Confusion matrix

A Confusion Matrix can be used to evaluate the performance of a model when predicting discrete variables (classification).

A classification model is simply a model which is used to predict a discrete variable.

There are cells in the matrix for each combination of actual vs. predicted values. Each cell displays a count, which is the number of times the predicted value matched the actual value.

By changing the Display Value a probability can be displayed instead.

Probability given actual

Probability given actual is the cell count divided by the row count (total number of that actual value in the data).

For binary classifiers, the terms recall rate/sensitivity/true positive rate/specificity/true negative rate are sometimes used to refer to particular cells.

Probability given predicted

Probability given predicted is the cell count divided by the column count (total number of that predicted value).

For binary classifiers, the terms precision/positive predicted value, are sometimes used to refer to particular cells.
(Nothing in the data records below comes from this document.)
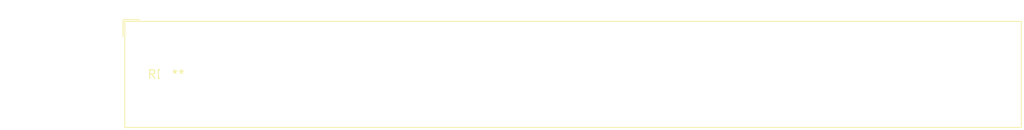
<source format=kicad_pcb>
(kicad_pcb (version 20240108) (generator pcbnew)

  (general
    (thickness 1.6)
  )

  (paper "A4")
  (layers
    (0 "F.Cu" signal)
    (31 "B.Cu" signal)
    (32 "B.Adhes" user "B.Adhesive")
    (33 "F.Adhes" user "F.Adhesive")
    (34 "B.Paste" user)
    (35 "F.Paste" user)
    (36 "B.SilkS" user "B.Silkscreen")
    (37 "F.SilkS" user "F.Silkscreen")
    (38 "B.Mask" user)
    (39 "F.Mask" user)
    (40 "Dwgs.User" user "User.Drawings")
    (41 "Cmts.User" user "User.Comments")
    (42 "Eco1.User" user "User.Eco1")
    (43 "Eco2.User" user "User.Eco2")
    (44 "Edge.Cuts" user)
    (45 "Margin" user)
    (46 "B.CrtYd" user "B.Courtyard")
    (47 "F.CrtYd" user "F.Courtyard")
    (48 "B.Fab" user)
    (49 "F.Fab" user)
    (50 "User.1" user)
    (51 "User.2" user)
    (52 "User.3" user)
    (53 "User.4" user)
    (54 "User.5" user)
    (55 "User.6" user)
    (56 "User.7" user)
    (57 "User.8" user)
    (58 "User.9" user)
  )

  (setup
    (pad_to_mask_clearance 0)
    (pcbplotparams
      (layerselection 0x00010fc_ffffffff)
      (plot_on_all_layers_selection 0x0000000_00000000)
      (disableapertmacros false)
      (usegerberextensions false)
      (usegerberattributes false)
      (usegerberadvancedattributes false)
      (creategerberjobfile false)
      (dashed_line_dash_ratio 12.000000)
      (dashed_line_gap_ratio 3.000000)
      (svgprecision 4)
      (plotframeref false)
      (viasonmask false)
      (mode 1)
      (useauxorigin false)
      (hpglpennumber 1)
      (hpglpenspeed 20)
      (hpglpendiameter 15.000000)
      (dxfpolygonmode false)
      (dxfimperialunits false)
      (dxfusepcbnewfont false)
      (psnegative false)
      (psa4output false)
      (plotreference false)
      (plotvalue false)
      (plotinvisibletext false)
      (sketchpadsonfab false)
      (subtractmaskfromsilk false)
      (outputformat 1)
      (mirror false)
      (drillshape 1)
      (scaleselection 1)
      (outputdirectory "")
    )
  )

  (net 0 "")

  (footprint "TerminalBlock_Dinkle_DT-55-B01X-13_P10.00mm" (layer "F.Cu") (at 0 0))

)

</source>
An example confusion matrix is shown below.

Confusion matrix

The cells that lie on the diagonal from top left to bottom right, represent correct predictions, while off diagonal are incorrect predictions. The diagonal elements are surrounded by a black border for easy identification.

Grid & Error tabs

In addition to the matrix view, you can view a detailed list of all the cell entries on the Grid tab and all but the correct entries on the Errors tab.
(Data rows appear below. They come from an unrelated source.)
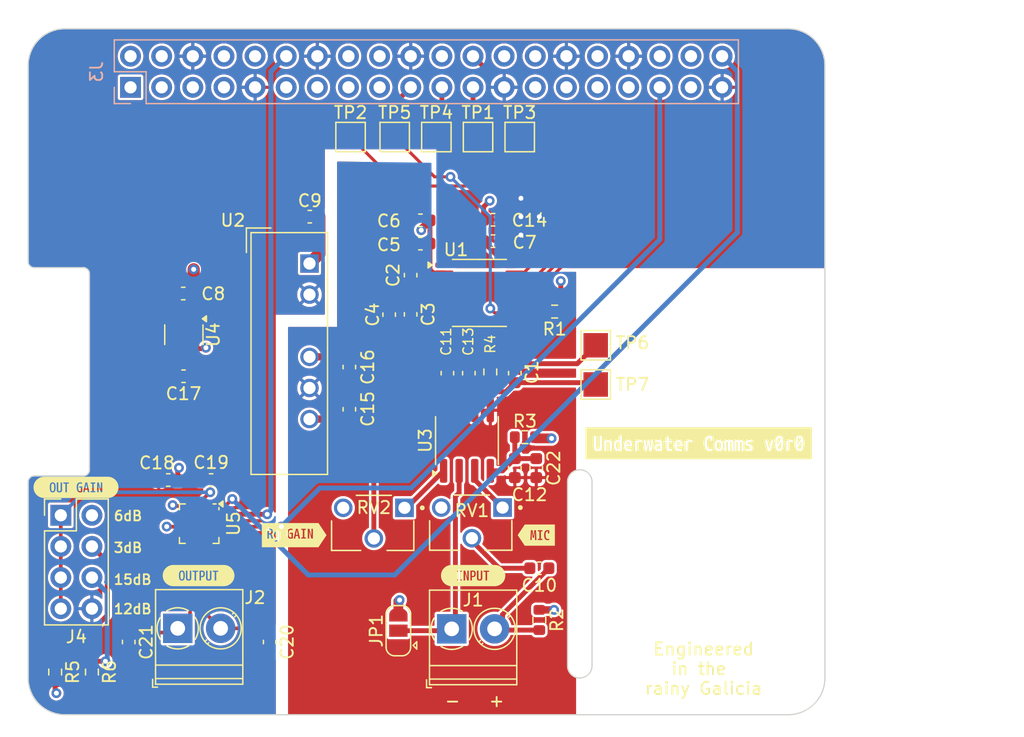
<source format=kicad_pcb>
(kicad_pcb
	(version 20240108)
	(generator "pcbnew")
	(generator_version "8.0")
	(general
		(thickness 1.6)
		(legacy_teardrops no)
	)
	(paper "A4")
	(layers
		(0 "F.Cu" signal)
		(1 "In1.Cu" signal)
		(2 "In2.Cu" signal)
		(31 "B.Cu" signal)
		(32 "B.Adhes" user "B.Adhesive")
		(33 "F.Adhes" user "F.Adhesive")
		(34 "B.Paste" user)
		(35 "F.Paste" user)
		(36 "B.SilkS" user "B.Silkscreen")
		(37 "F.SilkS" user "F.Silkscreen")
		(38 "B.Mask" user)
		(39 "F.Mask" user)
		(40 "Dwgs.User" user "User.Drawings")
		(41 "Cmts.User" user "User.Comments")
		(42 "Eco1.User" user "User.Eco1")
		(43 "Eco2.User" user "User.Eco2")
		(44 "Edge.Cuts" user)
		(45 "Margin" user)
		(46 "B.CrtYd" user "B.Courtyard")
		(47 "F.CrtYd" user "F.Courtyard")
		(48 "B.Fab" user)
		(49 "F.Fab" user)
		(50 "User.1" user)
		(51 "User.2" user)
		(52 "User.3" user)
		(53 "User.4" user)
		(54 "User.5" user)
		(55 "User.6" user)
		(56 "User.7" user)
		(57 "User.8" user)
		(58 "User.9" user)
	)
	(setup
		(stackup
			(layer "F.SilkS"
				(type "Top Silk Screen")
			)
			(layer "F.Paste"
				(type "Top Solder Paste")
			)
			(layer "F.Mask"
				(type "Top Solder Mask")
				(thickness 0.01)
			)
			(layer "F.Cu"
				(type "copper")
				(thickness 0.035)
			)
			(layer "dielectric 1"
				(type "prepreg")
				(thickness 0.1)
				(material "FR4")
				(epsilon_r 4.5)
				(loss_tangent 0.02)
			)
			(layer "In1.Cu"
				(type "copper")
				(thickness 0.035)
			)
			(layer "dielectric 2"
				(type "core")
				(thickness 1.24)
				(material "FR4")
				(epsilon_r 4.5)
				(loss_tangent 0.02)
			)
			(layer "In2.Cu"
				(type "copper")
				(thickness 0.035)
			)
			(layer "dielectric 3"
				(type "prepreg")
				(thickness 0.1)
				(material "FR4")
				(epsilon_r 4.5)
				(loss_tangent 0.02)
			)
			(layer "B.Cu"
				(type "copper")
				(thickness 0.035)
			)
			(layer "B.Mask"
				(type "Bottom Solder Mask")
				(thickness 0.01)
			)
			(layer "B.Paste"
				(type "Bottom Solder Paste")
			)
			(layer "B.SilkS"
				(type "Bottom Silk Screen")
			)
			(copper_finish "None")
			(dielectric_constraints no)
		)
		(pad_to_mask_clearance 0)
		(allow_soldermask_bridges_in_footprints no)
		(pcbplotparams
			(layerselection 0x00010fc_ffffffff)
			(plot_on_all_layers_selection 0x0000000_00000000)
			(disableapertmacros no)
			(usegerberextensions no)
			(usegerberattributes yes)
			(usegerberadvancedattributes yes)
			(creategerberjobfile yes)
			(dashed_line_dash_ratio 12.000000)
			(dashed_line_gap_ratio 3.000000)
			(svgprecision 4)
			(plotframeref no)
			(viasonmask no)
			(mode 1)
			(useauxorigin no)
			(hpglpennumber 1)
			(hpglpenspeed 20)
			(hpglpendiameter 15.000000)
			(pdf_front_fp_property_popups yes)
			(pdf_back_fp_property_popups yes)
			(dxfpolygonmode yes)
			(dxfimperialunits yes)
			(dxfusepcbnewfont yes)
			(psnegative no)
			(psa4output no)
			(plotreference yes)
			(plotvalue no)
			(plotfptext yes)
			(plotinvisibletext no)
			(sketchpadsonfab no)
			(subtractmaskfromsilk no)
			(outputformat 1)
			(mirror no)
			(drillshape 0)
			(scaleselection 1)
			(outputdirectory "GERBER/")
		)
	)
	(net 0 "")
	(net 1 "Net-(C1-Pad1)")
	(net 2 "Net-(U1-AIN_P)")
	(net 3 "Net-(U1-REFIO)")
	(net 4 "GNDA")
	(net 5 "Net-(U1-REFCAP)")
	(net 6 "+5VA")
	(net 7 "VDD")
	(net 8 "VBUS")
	(net 9 "Net-(C10-Pad2)")
	(net 10 "Net-(J1-Pin_2)")
	(net 11 "Net-(U3-V+)")
	(net 12 "Net-(U3-V-)")
	(net 13 "-5VA")
	(net 14 "Net-(J2-Pin_2)")
	(net 15 "Net-(J2-Pin_1)")
	(net 16 "/GPIO6")
	(net 17 "/GPIO22")
	(net 18 "/GPIO12{slash}PWM0")
	(net 19 "/GPIO5")
	(net 20 "/GPIO17")
	(net 21 "I2S_LRCLK")
	(net 22 "/GPIO24")
	(net 23 "/GPIO26")
	(net 24 "GND")
	(net 25 "SPI_MOSI")
	(net 26 "+3V3")
	(net 27 "/GPIO4{slash}GPCLK0")
	(net 28 "/GPIO13{slash}PWM1")
	(net 29 "/GPIO7{slash}SPI0.CE1")
	(net 30 "SPI_CS")
	(net 31 "/GPIO25")
	(net 32 "/GPIO16")
	(net 33 "I2S_DOUT")
	(net 34 "/GPIO3{slash}SCL1")
	(net 35 "/GPIO14{slash}TXD0")
	(net 36 "I2S_BCLK")
	(net 37 "/GPIO23")
	(net 38 "SPI_MISO")
	(net 39 "/ID_SCL")
	(net 40 "/ID_SDA")
	(net 41 "SPI_CLK")
	(net 42 "/GPIO15{slash}RXD0")
	(net 43 "/GPIO2{slash}SDA1")
	(net 44 "/GPIO20{slash}PCM.DIN")
	(net 45 "/GPIO27")
	(net 46 "GAIN")
	(net 47 "Net-(J4-Pin_6)")
	(net 48 "Net-(U1-~{RST})")
	(net 49 "Net-(U3-+)")
	(net 50 "unconnected-(RV1-Pad3)")
	(net 51 "Net-(RV2-Pad2)")
	(net 52 "unconnected-(RV2-Pad3)")
	(net 53 "Net-(RV2-Pad1)")
	(net 54 "unconnected-(U4-NC-Pad4)")
	(net 55 "unconnected-(U5-NC-Pad12)")
	(net 56 "unconnected-(U5-NC-Pad6)")
	(net 57 "unconnected-(U5-NC-Pad13)")
	(net 58 "unconnected-(U5-NC-Pad5)")
	(net 59 "Net-(J4-Pin_4)")
	(net 60 "Net-(J1-Pin_1)")
	(net 61 "ADC_RVS")
	(net 62 "unconnected-(U1-SDO-1-Pad14)")
	(footprint "Capacitor_SMD:C_0603_1608Metric" (layer "F.Cu") (at 233.75 97.025 -90))
	(footprint "Resistor_SMD:R_0603_1608Metric" (layer "F.Cu") (at 235.25 84.25 180))
	(footprint "TestPoint:TestPoint_Pad_2.0x2.0mm" (layer "F.Cu") (at 222.2 70))
	(footprint "Capacitor_SMD:C_0603_1608Metric" (layer "F.Cu") (at 221.75 84.5 -90))
	(footprint "Package_TO_SOT_SMD:SOT-23-5" (layer "F.Cu") (at 205 86.1375 -90))
	(footprint "Capacitor_SMD:C_0603_1608Metric" (layer "F.Cu") (at 218.5 92.225 90))
	(footprint "Connector_PinHeader_2.54mm:PinHeader_2x04_P2.54mm_Vertical" (layer "F.Cu") (at 194.96 100.88))
	(footprint "Package_DFN_QFN:TQFN-16-1EP_3x3mm_P0.5mm_EP1.23x1.23mm" (layer "F.Cu") (at 206.25 101.5625 -90))
	(footprint "Capacitor_SMD:C_0603_1608Metric" (layer "F.Cu") (at 230.225 76.75))
	(footprint "TestPoint:TestPoint_Pad_2.0x2.0mm" (layer "F.Cu") (at 225.6 70))
	(footprint "Package_SO:TSSOP-16_4.4x5mm_P0.65mm" (layer "F.Cu") (at 229.1125 82.725))
	(footprint "TerminalBlock_Phoenix:TerminalBlock_Phoenix_PT-1,5-2-3.5-H_1x02_P3.50mm_Horizontal" (layer "F.Cu") (at 226.85 110.15))
	(footprint "Resistor_SMD:R_0603_1608Metric" (layer "F.Cu") (at 234 109.425 -90))
	(footprint "kibuzzard-67BC9731" (layer "F.Cu") (at 214 102.5))
	(footprint "Capacitor_SMD:C_0603_1608Metric" (layer "F.Cu") (at 234 105.2 180))
	(footprint "Resistor_SMD:R_0603_1608Metric" (layer "F.Cu") (at 194.5 113.675 -90))
	(footprint "Capacitor_SMD:C_0603_1608Metric" (layer "F.Cu") (at 212 111.225 -90))
	(footprint "Capacitor_SMD:C_0603_1608Metric" (layer "F.Cu") (at 226.5 89.275 90))
	(footprint "TestPoint:TestPoint_Pad_2.0x2.0mm" (layer "F.Cu") (at 232.4 70))
	(footprint "TestPoint:TestPoint_Pad_2.0x2.0mm" (layer "F.Cu") (at 238.6 87))
	(footprint "Resistor_SMD:R_0603_1608Metric" (layer "F.Cu") (at 232.825 94.5 180))
	(footprint "kibuzzard-67BC9758" (layer "F.Cu") (at 233.75 102.5))
	(footprint "kibuzzard-67BD956C" (layer "F.Cu") (at 196.2 98.6))
	(footprint "Capacitor_SMD:C_0603_1608Metric" (layer "F.Cu") (at 230.225 78.5))
	(footprint "Capacitor_SMD:C_0603_1608Metric" (layer "F.Cu") (at 223.5 81.275 90))
	(footprint "Capacitor_SMD:C_0603_1608Metric" (layer "F.Cu") (at 224.3 76.8 180))
	(footprint "Capacitor_SMD:C_0603_1608Metric" (layer "F.Cu") (at 232 89.275 90))
	(footprint "Capacitor_SMD:C_0603_1608Metric" (layer "F.Cu") (at 232 97.025 -90))
	(footprint "Resistor_SMD:R_0603_1608Metric" (layer "F.Cu") (at 197.5 113.675 -90))
	(footprint "Capacitor_SMD:C_0603_1608Metric" (layer "F.Cu") (at 203.725 98 180))
	(footprint "TestPoint:TestPoint_Pad_2.0x2.0mm" (layer "F.Cu") (at 238.6 90.2))
	(footprint "TestPoint:TestPoint_Pad_2.0x2.0mm" (layer "F.Cu") (at 229 70))
	(footprint "Resistor_SMD:R_0603_1608Metric" (layer "F.Cu") (at 230 89.175 -90))
	(footprint "kibuzzard-67B85FF2" (layer "F.Cu") (at 206.2 105.8))
	(footprint "Jumper:SolderJumper-3_P1.3mm_Open_RoundedPad1.0x1.5mm"
		(layer "F.Cu")
		(uuid "acf708d1-61a5-4d80-94ba-488bb51ba516")
		(at 222.5 110.3 90)
		(descr "SMD Solder 3-pad Jumper, 1x1.5mm rounded Pads, 0.3mm gap, open")
		(tags "solder jumper open")
		(property "Reference" "JP1"
			(at 0 -1.8 90)
			(layer "F.SilkS")
			(uuid "b35595ea-eaec-4260-9867-e42f9b4686b8")
			(effects
				(font
					(size 1 1)
					(thickness 0.15)
				)
			)
		)
		(property "Value" "Jumper_3_Open"
			(at 0 1.9 90)
			(layer "F.Fab")
			(uuid "fd3e954e-ad60-46f7-913f-93b6cd059bad")
			(effects
				(font
					(size 1 1)
					(thickness 0.15)
				)
			)
		)
		(property "Footprint" "Jumper:SolderJumper-3_P1.3mm_Open_RoundedPad1.0x1.5mm"
			(at 0 0 90)
			(unlocked yes)
			(layer "F.Fab")
			(hide yes)
			(uuid "69241bba-d3c2-4dee-a656-86464a4f24a0")
			(effects
				(font
					(size 1.27 1.27)
					(thickness 0.15)
				)
			)
		)
		(property "Datasheet" ""
			(at 0 0 90)
			(unlocked yes)
			(layer "F.Fab")
			(hide yes)
			(uuid "174e4fd2-4084-4eea-b53c-2675e521a8ea")
			(effects
				(font
					(size 1.27 1.27)
					(thickness 0.15)
				)
			)
		)
		(property "Description" "Jumper, 3-pole, both open"
			(at 0 0 90)
			(unlocked yes)
			(layer "F.Fab")
			(hide yes)
			(uuid "b97734ac-b2a0-4c46-807d-1789a45b2436")
			(effects
				(font
					(size 1.27 1.27)
					(thickness 0.15)
				)
			)
		)
		(property ki_fp_filters "Jumper* TestPoint*3Pads* TestPoint*Bridge*")
		(path "/59de41d8-891b-49a7-95b9-b2cf45499a9d/c5a78d73-d2dd-4504-b8eb-24bdaeb24336")
		(sheetname "ADC")
		(sheetfile "adc.kicad_sch")
		(zone_connect 1)
		(attr exclude_from_pos_files exclude_from_bom)
		(fp_line
			(start -1.4 -1)
			(end 1.4 -1)
			(stroke
				(width 0.12)
				(type solid)
			)
			(layer "F.SilkS")
			(uuid "d77fb070-f54f-4ab8-8373-9ab3122ceb70")
		)
		(fp_line
			(start 2.05 -0.3)
			(end 2.05 0.3)
			(stroke
				(width 0.12)
				(type solid)
			)
			(layer "F.SilkS")
			(uuid "3f57a6ef-5625-4184-853b-74aecdf7bb10")
		)
		(fp_line
			(start -2.05 0.3)
			(end -2.05 -0.3)
			(stroke
				(width 0.12)
				(type solid)
			)
			(layer "F.SilkS")
			(uuid "8d0e7ea2-89ac-4e64-aef5-72bc6c652a11")
		)
		(fp_line
			(start 1.4 1)
			(end -1.4 1)
			(stroke
				(width 0.12)
				(type solid)
			)
			(layer "F.SilkS")
			(uuid "02edc60d-ba67-4bbe-80a6-343e2b584643")
		)
		(fp_line
			(start -1.2 1.2)
			(end -0.9 1.5)
			(stroke
				(width 0.12)
				(type solid)
			)
			(layer "F.SilkS")
			(uuid "2089b6d4-db43-4417-8b9f-401352211360")
		)
		(fp_line
			(start -1.2 1.2)
			(end -1.5 1.5)
			(stroke
				(width 0.12)
				(type solid)
			)
			(layer "F.SilkS")
			(uuid "06991feb-10ff-409b-b51c-04fefdcc4bbd")
		)
		(fp_line
			(start -1.5 1.5)
			(end -0.9 1.5)
			(stroke
				(width 0.12)
				(type solid)
			)
			(layer "F.SilkS")
			(uuid "0f9d915d-b03b-4cee-9da7-0532acfe6c7e")
		)
		(fp_arc
			(start 1.35 -1)
			(mid 1.844975 -0.794975)
			(end 2.05 -0.3)
			(stroke
				(width 0.12)
				(type solid)
			)
			(layer "F.SilkS")
			(uuid "e5f55e73-2d25-4db5-9ee5-a971f6d734e3")
		)
		(fp_arc
			(start -2.05 -0.3)
			(mid -1.844975 -0.794975)
			(end -1.35 -1)
			(stroke
				(width 0.12)
				(type solid)
			)
			(layer "F.SilkS")
			(uuid "41cb793a-9e36-4270-b245-6009bd624f90")
		)
		(fp_arc
			(start 2.05 0.3)
			(mid 1.844975 0.794975)
			(end 1.35 1)
			(stroke
				(width 0.12)
				(type solid)
			)
			(layer "F.SilkS")
			(uuid "2b38e68d-f050-43fd-8a55-6550344c0bdf")
		)
		(fp_arc
			(start -1.35 1)
			(mid -1.844975 0.794975)
			(end -2.05 0.3)
			(stroke
				(width 0.12)
				(type solid)
			)
			(layer "F.SilkS")
			(uuid "8249a278-0589-4a60-9000-4487cd9a5b2c")
		)
		(fp_line
			(start -2.3 -1.25)
			(end 2.3 -1.25)
			(stroke
				(width 0.05)
				(type solid)
			)
			(layer "F.CrtYd")
			(uuid "97ae6558-30e5-48db-b194-98b97bf85cf4")
		)
		(fp_line
			(start -2.3 -1.25)
			(end -2.3 1.25)
			(stroke
				(width 0.05)
				(type solid)
			)
			(layer "F.CrtYd")
			(uuid "d73c03e6-b0da-4da6-8114-8bec57976430")
		)
		(fp_line
			(start 2.3 1.25)
			(end 2.3 -1.25)
			(stroke
				(width 0.05)
				(type solid)
			)
			(layer "F.CrtYd")
			(uuid "d2e6073f-6970-4155-92fc-8920e18f4820")
		)
		(fp_line
			(start 2.3 1.25)
			(end -2.3 1.25)
			(stroke
				(width 0.05)
				(type solid)
			)
			(layer "F.CrtYd")
			(uuid "032961b5-d0f6-4ea6-89d1-f6b52f5f3f11")
		)
		(pad "1" smd custom
			(at -1.3 0 90)
			(size 1 0.5)
			(layers "F.Cu" "F.Mask")
			(net 4 "GNDA")
			(pinfunction "A")
			(pintype "passive")
			(zone_connect 2)
			(thermal_bridge_angle 45)
			(option
... [660343 chars truncated]
</source>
The list views are useful as they can be quickly ordered by Count, Probability, Probability | Actual or Probability | Predicted in order to quickly identify potential problems (or successes).

User Interface

A confusion matrix can be generated from the Statistics tab in the Batch Query window.

When using the Data Map to map data to variables in the model, you can either:

  • Ensure the variable you are predicting is not mapped to data and ensure the actual value is available by adding it as an Information Column in the Data map window.

  • Leave the mapping between the data and the variable you are predicting, and use retracted evidence so that the prediction does not use the actual value.